→ **What you are asked to do**
Every line that contains the word "table" is to be copied from the listing.

→ **Data segment**
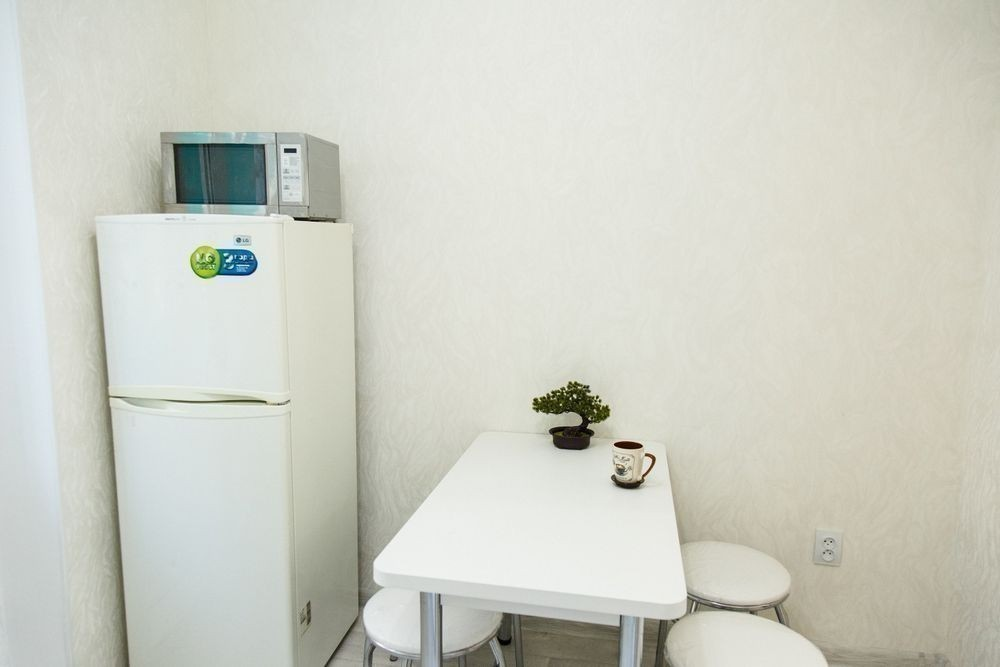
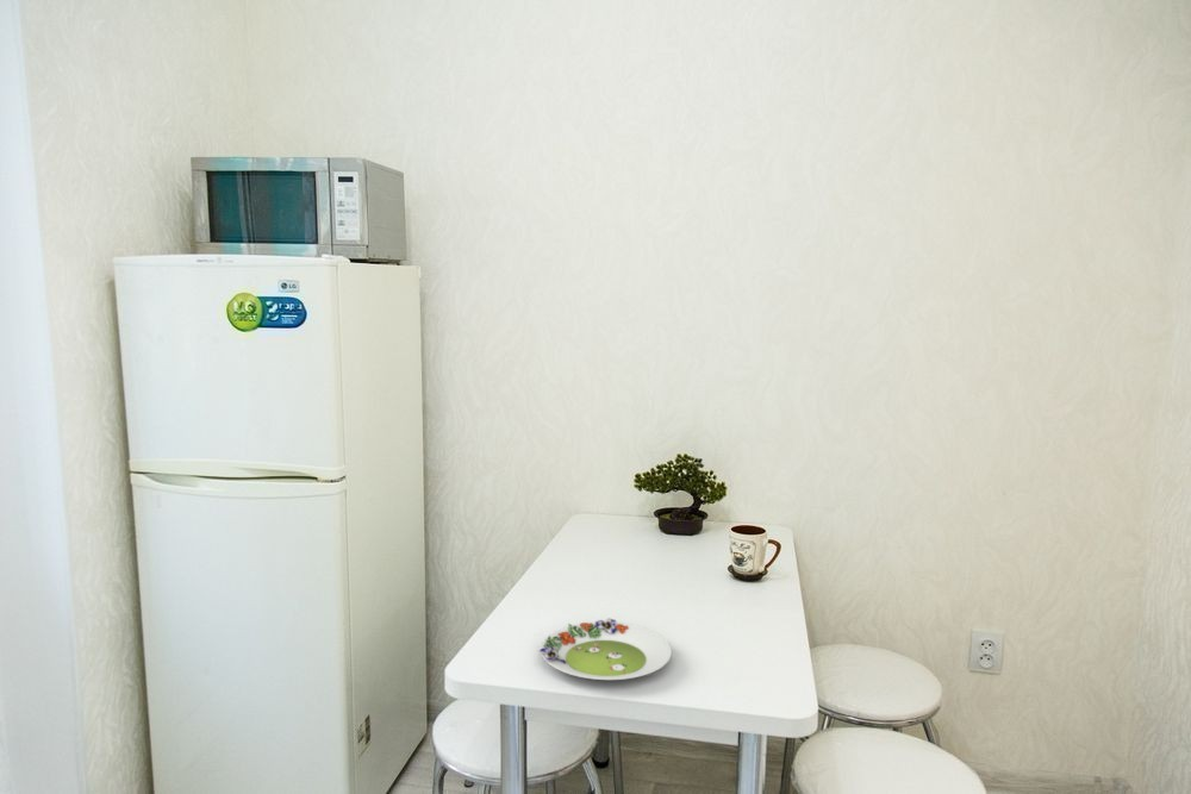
+ salad plate [538,618,673,681]
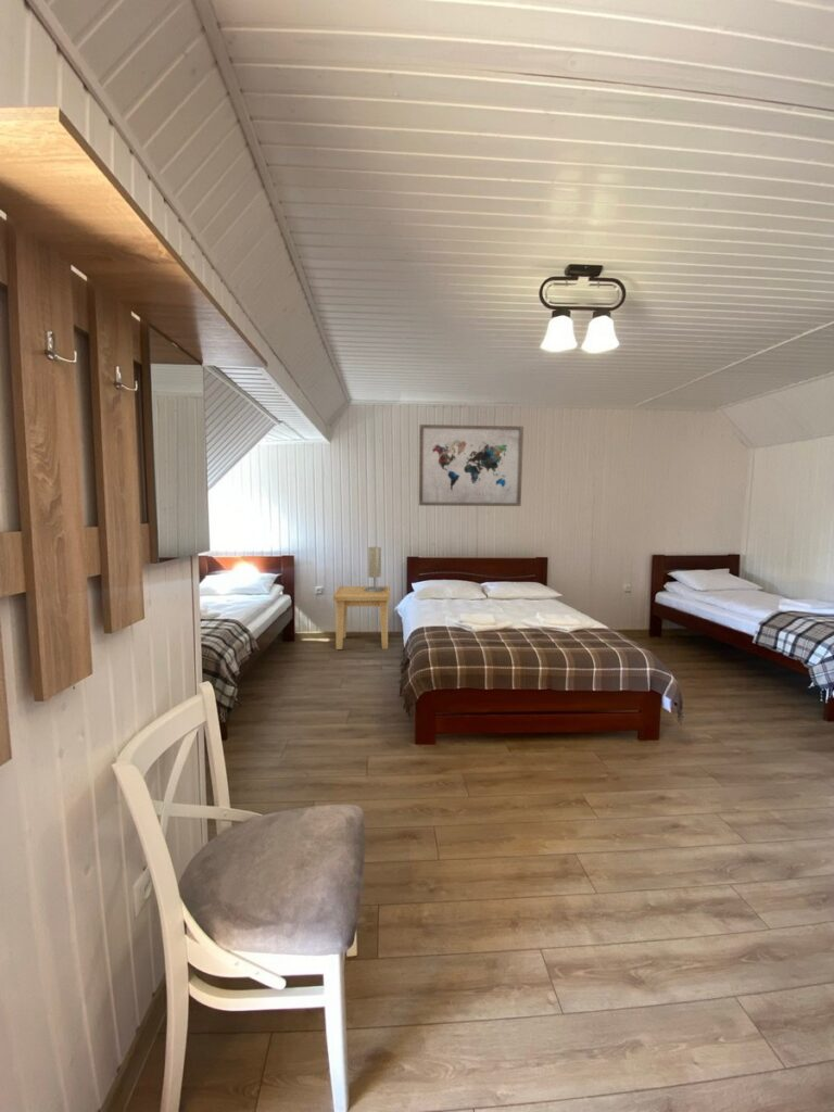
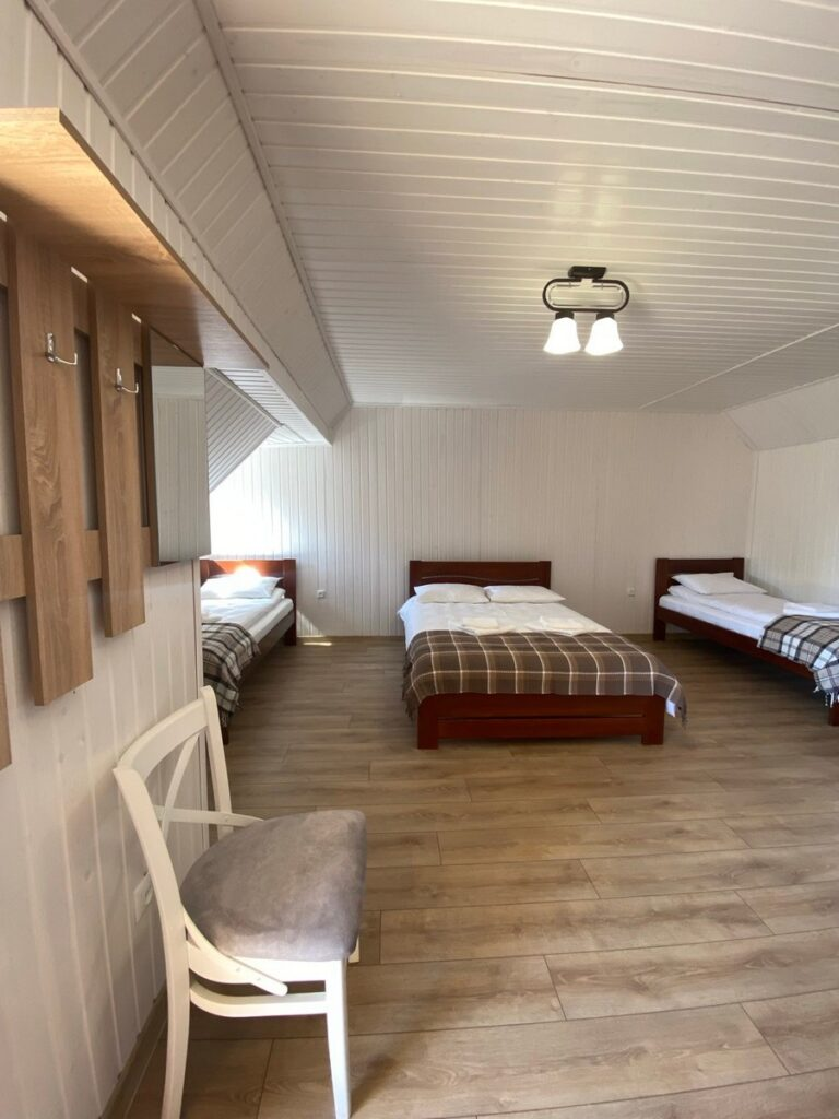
- wall art [418,424,525,507]
- table lamp [364,546,386,592]
- side table [332,585,391,650]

→ **Your response**
- table lamp [364,546,386,592]
- side table [332,585,391,650]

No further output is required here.